Mr. Splashy Pants

Greenpeace love their whales. So much, in fact, that they are satellite tracking a pack in the Southern Ocean. Of course these whales, or at least one of them, will need a name and Greenpeace has an online poll going where you can help decide the name of the whale.

Ah, the wonders of the great interweb.

As you’d probably expect, you’ll find all kinds of fascinating names there, like Aiko (“little love” in Japanese), Bumi (“world” in Malay) and Kaimana (“divine power of the sea” in Polynesian). All good names for a large mammal that will hopefully not be shot by Japanese whalers; the odds are they are way too busy firing at the Greenpeace boat.

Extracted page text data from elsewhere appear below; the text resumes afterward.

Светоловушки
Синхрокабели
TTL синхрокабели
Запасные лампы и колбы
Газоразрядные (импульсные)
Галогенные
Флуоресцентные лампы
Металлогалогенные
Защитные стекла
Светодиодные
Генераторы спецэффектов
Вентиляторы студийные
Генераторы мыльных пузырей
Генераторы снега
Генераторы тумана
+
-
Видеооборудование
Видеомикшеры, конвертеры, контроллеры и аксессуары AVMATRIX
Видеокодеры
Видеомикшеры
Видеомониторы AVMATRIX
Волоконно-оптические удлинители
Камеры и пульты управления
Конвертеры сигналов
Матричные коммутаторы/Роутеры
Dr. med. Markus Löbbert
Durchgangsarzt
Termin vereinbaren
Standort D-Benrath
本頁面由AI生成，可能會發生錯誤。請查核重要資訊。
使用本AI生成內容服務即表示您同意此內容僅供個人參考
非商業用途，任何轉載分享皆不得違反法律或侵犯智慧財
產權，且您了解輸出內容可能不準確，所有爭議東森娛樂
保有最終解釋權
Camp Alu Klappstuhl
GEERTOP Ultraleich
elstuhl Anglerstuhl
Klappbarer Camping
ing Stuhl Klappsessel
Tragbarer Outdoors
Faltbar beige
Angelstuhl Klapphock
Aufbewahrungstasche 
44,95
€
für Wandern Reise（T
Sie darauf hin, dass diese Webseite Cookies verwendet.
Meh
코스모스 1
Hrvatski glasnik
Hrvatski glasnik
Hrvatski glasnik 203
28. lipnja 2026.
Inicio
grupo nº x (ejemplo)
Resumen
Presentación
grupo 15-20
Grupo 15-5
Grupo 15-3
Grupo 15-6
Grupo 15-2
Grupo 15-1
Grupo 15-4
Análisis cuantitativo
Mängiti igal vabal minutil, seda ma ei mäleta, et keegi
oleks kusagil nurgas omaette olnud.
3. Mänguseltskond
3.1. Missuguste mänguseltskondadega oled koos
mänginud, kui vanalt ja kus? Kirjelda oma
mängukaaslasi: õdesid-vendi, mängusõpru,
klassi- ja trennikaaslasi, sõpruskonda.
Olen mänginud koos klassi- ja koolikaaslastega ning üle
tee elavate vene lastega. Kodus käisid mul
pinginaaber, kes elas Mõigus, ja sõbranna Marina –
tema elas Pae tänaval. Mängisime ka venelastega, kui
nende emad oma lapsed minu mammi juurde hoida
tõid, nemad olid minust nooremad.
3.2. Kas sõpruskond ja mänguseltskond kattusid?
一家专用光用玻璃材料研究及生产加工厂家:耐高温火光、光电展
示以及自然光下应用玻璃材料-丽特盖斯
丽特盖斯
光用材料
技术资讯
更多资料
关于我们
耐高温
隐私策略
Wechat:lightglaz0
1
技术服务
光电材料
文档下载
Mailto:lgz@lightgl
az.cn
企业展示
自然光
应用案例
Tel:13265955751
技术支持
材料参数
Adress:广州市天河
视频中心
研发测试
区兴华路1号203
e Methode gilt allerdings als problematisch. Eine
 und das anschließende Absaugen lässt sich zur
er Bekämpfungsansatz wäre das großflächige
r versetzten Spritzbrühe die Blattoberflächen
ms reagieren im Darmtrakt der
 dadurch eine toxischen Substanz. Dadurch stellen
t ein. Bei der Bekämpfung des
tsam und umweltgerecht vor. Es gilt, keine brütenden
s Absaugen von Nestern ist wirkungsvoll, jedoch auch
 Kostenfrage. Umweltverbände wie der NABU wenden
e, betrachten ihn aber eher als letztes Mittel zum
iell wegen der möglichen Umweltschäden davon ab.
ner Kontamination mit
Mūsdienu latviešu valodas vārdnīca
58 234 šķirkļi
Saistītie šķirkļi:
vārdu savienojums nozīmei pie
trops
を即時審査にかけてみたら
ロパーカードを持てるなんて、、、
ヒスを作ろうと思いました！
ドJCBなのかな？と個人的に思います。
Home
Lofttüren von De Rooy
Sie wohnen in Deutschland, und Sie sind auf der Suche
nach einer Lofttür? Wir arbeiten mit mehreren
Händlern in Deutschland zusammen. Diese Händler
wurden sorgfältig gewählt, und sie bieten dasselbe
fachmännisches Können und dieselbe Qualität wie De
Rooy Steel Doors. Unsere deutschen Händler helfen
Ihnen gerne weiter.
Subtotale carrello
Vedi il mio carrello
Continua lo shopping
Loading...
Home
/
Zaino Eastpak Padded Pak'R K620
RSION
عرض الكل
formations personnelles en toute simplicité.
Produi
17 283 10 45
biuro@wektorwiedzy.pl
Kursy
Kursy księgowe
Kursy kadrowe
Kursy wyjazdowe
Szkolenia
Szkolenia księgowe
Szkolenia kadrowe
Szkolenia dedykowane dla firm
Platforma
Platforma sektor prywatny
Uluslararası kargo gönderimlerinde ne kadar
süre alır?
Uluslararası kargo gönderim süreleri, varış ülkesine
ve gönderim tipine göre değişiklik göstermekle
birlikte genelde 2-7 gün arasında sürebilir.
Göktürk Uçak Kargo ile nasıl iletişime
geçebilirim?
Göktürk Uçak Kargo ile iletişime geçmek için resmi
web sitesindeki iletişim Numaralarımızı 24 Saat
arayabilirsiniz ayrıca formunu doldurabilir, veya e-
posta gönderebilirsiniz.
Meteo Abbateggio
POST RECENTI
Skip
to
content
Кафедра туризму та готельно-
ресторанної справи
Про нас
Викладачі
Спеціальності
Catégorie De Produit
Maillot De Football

But will other people than the Greenpeace posse remember a name like Kigai? Or Veikko? I doubt it. Unless they name it Keiko it’s a lost cause. There is, however, one name amongst the 30 you can choose from that is, without doubt, the right name for the whale:

Mister Splashy Pants.

Yes, the name is incredibly silly on so many levels, but as a name for a whale in desperate need of media attention, it’s outright brilliant. Take myself, for instance: If this name had not been part of the poll, it would not have made its way to Reddit and I would never have heard about The Great Whale Trail Expedition. Greenpeace should embrace this name for all its worth, make as much fuss about it as possible, and order some toxic toy whales from Chinese sweat-shops - an excellent mascot for the kids.

So go ahead, make a difference for future generations - vote for Mr. Splashy Pants.